• **DIRECTIONS FOR THIS TASK**: Write the records out again without change. Leave the pictures behind.

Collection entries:
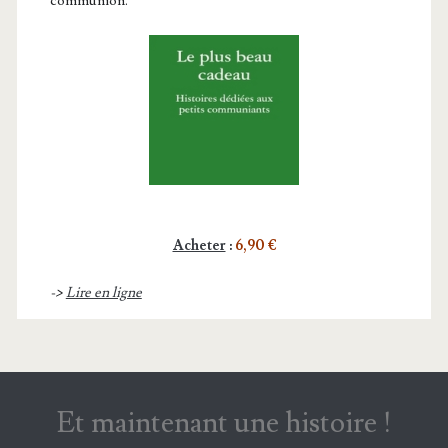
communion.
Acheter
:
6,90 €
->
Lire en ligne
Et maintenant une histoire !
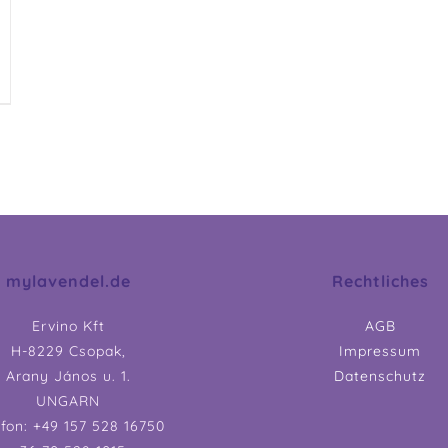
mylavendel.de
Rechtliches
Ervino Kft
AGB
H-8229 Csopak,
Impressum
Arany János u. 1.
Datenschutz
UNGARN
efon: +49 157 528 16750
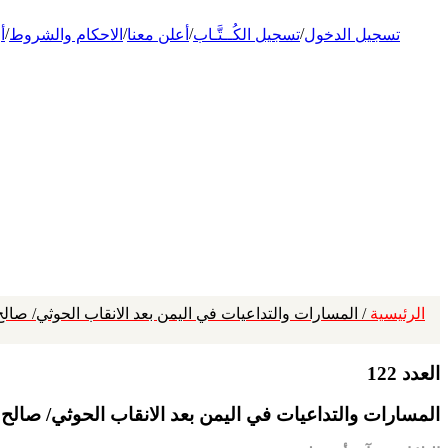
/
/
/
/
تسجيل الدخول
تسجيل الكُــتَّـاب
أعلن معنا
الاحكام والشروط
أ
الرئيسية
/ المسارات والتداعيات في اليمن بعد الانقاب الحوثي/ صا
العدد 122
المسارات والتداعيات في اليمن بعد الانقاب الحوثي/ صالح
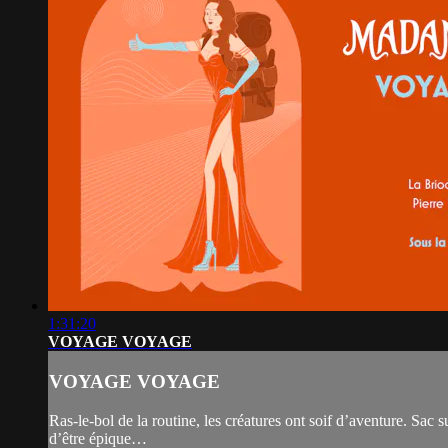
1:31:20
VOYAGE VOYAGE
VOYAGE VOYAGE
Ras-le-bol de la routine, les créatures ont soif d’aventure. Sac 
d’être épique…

• **RESPONSE**:
communion.
Acheter
:
6,90 €
->
Lire en ligne
Et maintenant une histoire !
mylavendel.de
Rechtliches
Ervino Kft
AGB
H-8229 Csopak,
Impressum
Arany János u. 1.
Datenschutz
UNGARN
efon: +49 157 528 16750
/
/
/
/
تسجيل الدخول
تسجيل الكُــتَّـاب
أعلن معنا
الاحكام والشروط
أ
الرئيسية
/ المسارات والتداعيات في اليمن بعد الانقاب الحوثي/ صا
العدد 122
المسارات والتداعيات في اليمن بعد الانقاب الحوثي/ صالح
1:31:20
VOYAGE VOYAGE
VOYAGE VOYAGE
Ras-le-bol de la routine, les créatures ont soif d’aventure. Sac 
d’être épique…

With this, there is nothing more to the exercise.